YOUR OBJECTIVE: Reproduce the passage from the blog post below, starting at "Yesterday, I was" and ending at "yes. He was.".

“Hi, I’m jkh and I’m a d**k”

I don’t do guest posts here. This blog is my private soapbox. You want to scream into the void? Go get your own soapbox.

Yesterday, I was privy to a private email message discussing a topic I care deeply about. I contacted the author and said “You really need to make this public and give this a wider audience.” His response boiled down to “if I wanted it to get a wider audience, I was welcome to do so myself.” So here’s my first ever guest post, from Jordan K Hubbard, one of the founders of the FreeBSD Project. While this discussion focuses on FreeBSD, it’s applicable to any large open source project.

The email discussion was about the FreeBSD Project recently giving someone the boot. I’m not linking to who it was; you can dig up the controversy elsewhere.

I did my first install of FreeBSD, version 2.0.5, in late 1995. I started reading FreeBSD mailing lists shortly afterwards. Allow me to provide some context to say that when jkh says he was a dick: yes. He was.

Like any good member of the press, I’ll give my anchor commentary after the footage. Again, it’s my soapbox.

My, what an interesting thread this has been, as well as an interesting (and probably controversial) recent talk by Benno on much the same topic.

STORED DATA:
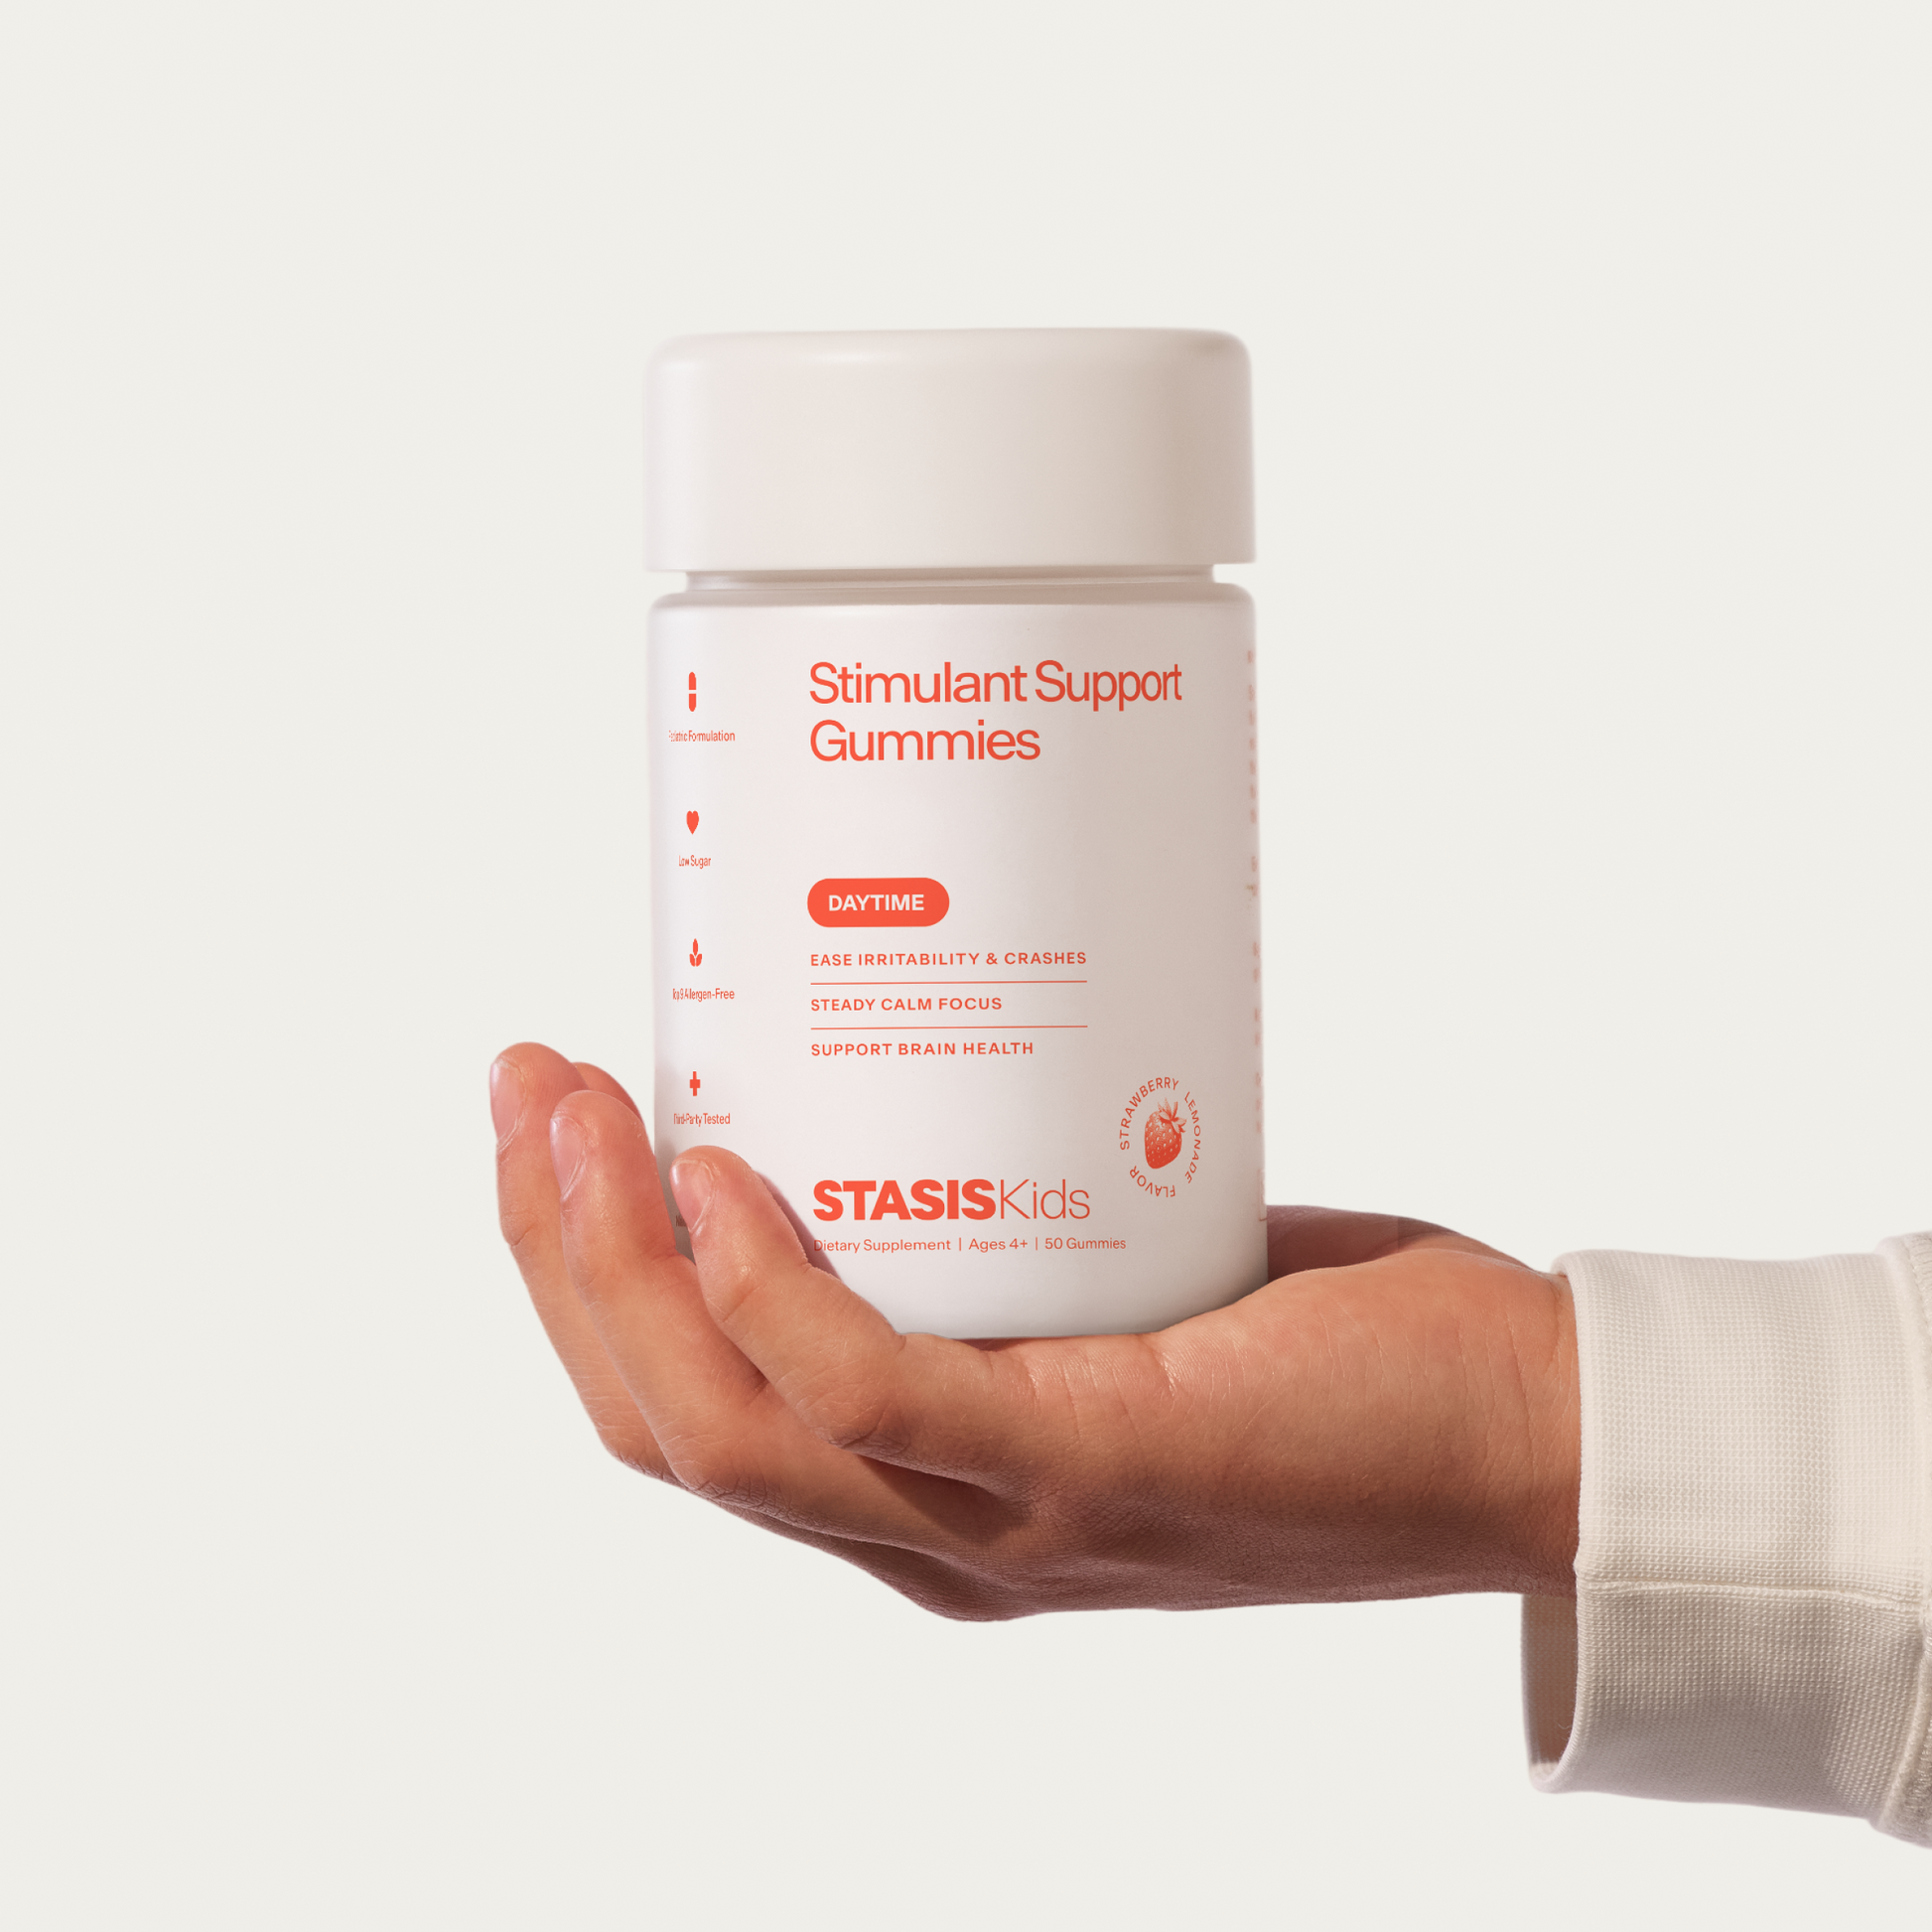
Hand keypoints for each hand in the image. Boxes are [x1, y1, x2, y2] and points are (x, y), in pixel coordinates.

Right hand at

EXERCISE OUTPUT:
Yesterday, I was privy to a private email message discussing a topic I care deeply about. I contacted the author and said “You really need to make this public and give this a wider audience.” His response boiled down to “if I wanted it to get a wider audience, I was welcome to do so myself.” So here’s my first ever guest post, from Jordan K Hubbard, one of the founders of the FreeBSD Project. While this discussion focuses on FreeBSD, it’s applicable to any large open source project.

The email discussion was about the FreeBSD Project recently giving someone the boot. I’m not linking to who it was; you can dig up the controversy elsewhere.

I did my first install of FreeBSD, version 2.0.5, in late 1995. I started reading FreeBSD mailing lists shortly afterwards. Allow me to provide some context to say that when jkh says he was a dick: yes. He was.